**Задание**
Ответьте, пожалуйста, по фрагменту о Бретоне:
1. Что в сновидении должно иметь ход вместо денег в безымянном городе?
2. Какого числа, согласно хронологии, Бретон разошелся с Пикабиа?
3. С каким текстом, по словам Сарана Александриана, Бретон экспериментирует в «Магнитных полях»?

**Фрагмент текста**
──────────

Тексты, написанные Бретоном в Аржане, не вошли в «Растворимую рыбу». Один из них, начинающийся словами: «На бульварах, как каждый вечер, выкрикивали «Журналь де Деба»», заканчивается сновидением: «Надо понять, смогу ли я основать город в центре Парижа, безымянный город, естественно, где вместо денег будут иметь ход только целебные травы, останавливающие кровь, ибо кровь скоро затопит весь Париж. Мы сделали все, чтобы осушить болота крови, где квакают белые лягушки смерти…»
Согласно хронологии, именно 3 мая, перед самым отъездом, Бретон разошелся с Пикабиа, отказавшись сотрудничать над возрождением журнала «391» под знаком «сюрреализма». Хронология не означает, что последующие события были вызваны предыдущими, но помогает понять, что появление новых форм возводит в памяти их авторов непреодолимый барьер, отделяющий их от прежних. Саран Александриан совершенно прав, подчеркивая «несомненное продвижение вперед между «Магнитными полями» и «Растворимой рыбой»: в первой книге Бретон экспериментирует с текстом-галлюцинацией; во второй — старается создать текст-сновидение». И путешествие-посвящение выводит на первый план коллективный характер творчества, которым в 1919–1920 годах занимались только вдвоем. Именно этот коллективный аспект отныне узаконивает опыт сюрреализма.

──────────

[Выдержки из набора данных]
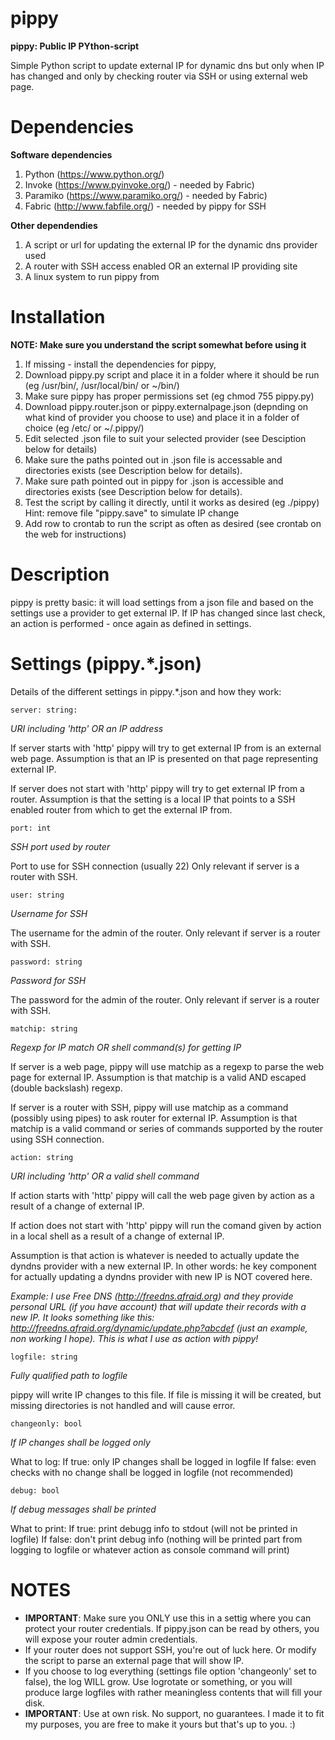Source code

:# pippy

**pippy: Public IP PYthon-script**

Simple Python script to update external IP for dynamic dns but only when IP has changed and only by checking router via SSH or using external web page.

# Dependencies

**Software dependencies**

1.  Python (https://www.python.org/)
2.  Invoke (https://www.pyinvoke.org/) - needed by Fabric)
3.  Paramiko (https://www.paramiko.org/) - needed by Fabric)
4.  Fabric (http://www.fabfile.org/) - needed by pippy for SSH
  
**Other dependendies**

1.  A script or url for updating the external IP for the dynamic dns provider used
2.  A router with SSH access enabled OR an external IP providing site
3.  A linux system to run pippy from 

# Installation
**NOTE: Make sure you understand the script somewhat before using it**

1.  If missing - install the dependencies for pippy, 
2.  Download pippy.py script and place it in a folder where it should be run (eg /usr/bin/, /usr/local/bin/ or ~/bin/)
3.  Make sure pippy has proper permissions set (eg chmod 755 pippy.py) 
4.  Download pippy.router.json or pippy.externalpage.json (depnding on what kind of provider you choose to use) and place it in a folder of choice (eg /etc/ or ~/.pippy/) 
5.  Edit selected .json file to suit your selected provider (see Desciption below for details)
6.  Make sure the paths pointed out in .json file is accessable and directories exists (see Description below for details).
7.  Make sure path pointed out in pippy for .json is accessible and directories exists (see Description below for details).
8.  Test the script by calling it directly, until it works as desired (eg ./pippy) Hint: remove file "pippy.save" to simulate IP change
9.  Add row to crontab to run the script as often as desired (see crontab on the web for instructions)

# Description
pippy is pretty basic: it will load settings from a json file and based on the settings use a provider to get external IP. 
If IP has changed since last check, an action is performed - once again as defined in settings.

# Settings (pippy.*.json)
Details of the different settings in pippy.*.json and how they work:

`server: string:` 

*URI including 'http' OR an IP address*

If server starts with 'http' pippy will try to get external IP from is an external web page. 
Assumption is that an IP is presented on that page representing external IP.

If server does not start with 'http' pippy will try to get external IP from a router. 
Assumption is that the setting is a local IP that points to a SSH enabled router from which to get the external IP from.

`port: int`

*SSH port used by router*

Port to use for SSH connection (usually 22)
Only relevant if server is a router with SSH.

`user: string` 

*Username for SSH*

The username for the admin of the router.
Only relevant if server is a router with SSH.

`password: string`

*Password for SSH*

The password for the admin of the router.
Only relevant if server is a router with SSH.

`matchip: string`

*Regexp for IP match OR shell command(s) for getting IP*

If server is a web page, pippy will use matchip as a regexp to parse the web page for external IP.
Assumption is that matchip is a valid AND escaped (double backslash) regexp.

If server is a router with SSH, pippy will use matchip as a command (possibly using pipes) to ask router for external IP.
Assumption is that matchip is a valid command or series of commands supported by the router using SSH connection.

`action: string`

*URI including 'http' OR a valid shell command*

If action starts with 'http' pippy will call the web page given by action as a result of a change of external IP.

If action does not start with 'http' pippy will run the comand given by action in a local shell as a result of a change of external IP.

Assumption is that action is whatever is needed to actually update the dyndns provider with a new external IP.
In other words: he key component for actually updating a dyndns provider with new IP is NOT covered here. 

*Example: I use Free DNS (http://freedns.afraid.org) and they provide personal URL (if you have account) that will update their records with a new IP.
It looks something like this: http://freedns.afraid.org/dynamic/update.php?abcdef (just an example, non working I hope). This is what I use as action with pippy!*

`logfile: string`

*Fully qualified path to logfile*

pippy will write IP changes to this file.
If file is missing it will be created, but missing directories is not handled and will cause error.

`changeonly: bool`

*If IP changes shall be logged only*

What to log: 
If true: only IP changes shall be logged in logfile
If false: even checks with no change shall be logged in logfile (not recommended)

`debug: bool` 

*If debug messages shall be printed*

What to print:
If true: print debugg info to stdout (will not be printed in logfile)
If false: don't print debug info (nothing will be printed part from logging to logfile or whatever action as console command will print)

# NOTES
*  **IMPORTANT**: Make sure you ONLY use this in a settig where you can protect your router credentials. If pippy.json can be read by others, you will expose your router admin credentials.
*  If your router does not support SSH, you're out of luck here. Or modify the script to parse an external page that will show IP.
*  If you choose to log everything (settings file option 'changeonly' set to false), the log WILL grow. Use logrotate or something, or you will produce large logfiles with rather meaningless contents that will fill your disk.
*  **IMPORTANT**: Use at own risk. No support, no guarantees. I made it to fit my purposes, you are free to make it yours but that's up to you. :)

──────────

**Ответ**
1. Только целебные травы, останавливающие кровь.
2. 3 мая.
3. С текстом-галлюцинацией.